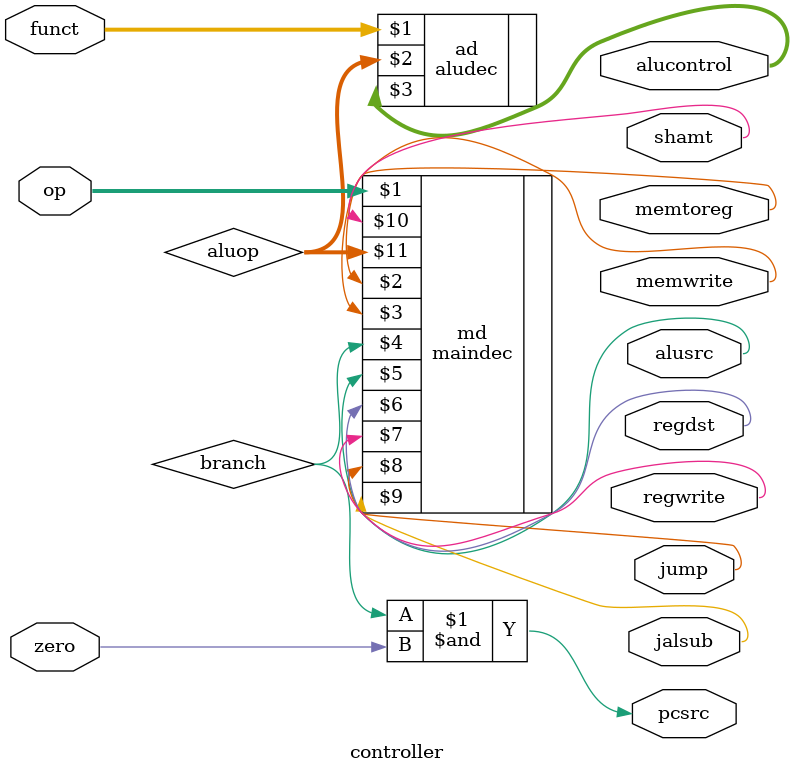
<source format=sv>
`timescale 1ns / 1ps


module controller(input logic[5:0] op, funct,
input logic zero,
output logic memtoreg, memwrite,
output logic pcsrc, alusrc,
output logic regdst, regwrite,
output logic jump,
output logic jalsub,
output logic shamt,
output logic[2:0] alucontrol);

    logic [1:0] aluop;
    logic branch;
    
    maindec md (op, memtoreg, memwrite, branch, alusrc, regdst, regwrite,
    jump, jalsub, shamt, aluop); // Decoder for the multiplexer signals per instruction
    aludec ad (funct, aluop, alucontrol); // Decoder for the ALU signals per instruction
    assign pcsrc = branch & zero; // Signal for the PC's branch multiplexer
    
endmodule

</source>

+++++

## Your assignment
All of the records above should be returned exactly, though the pictures should not.

## Solution
<source format=sv>
`timescale 1ns / 1ps


module controller(input logic[5:0] op, funct,
input logic zero,
output logic memtoreg, memwrite,
output logic pcsrc, alusrc,
output logic regdst, regwrite,
output logic jump,
output logic jalsub,
output logic shamt,
output logic[2:0] alucontrol);

    logic [1:0] aluop;
    logic branch;
    
    maindec md (op, memtoreg, memwrite, branch, alusrc, regdst, regwrite,
    jump, jalsub, shamt, aluop); // Decoder for the multiplexer signals per instruction
    aludec ad (funct, aluop, alucontrol); // Decoder for the ALU signals per instruction
    assign pcsrc = branch & zero; // Signal for the PC's branch multiplexer
    
endmodule

</source>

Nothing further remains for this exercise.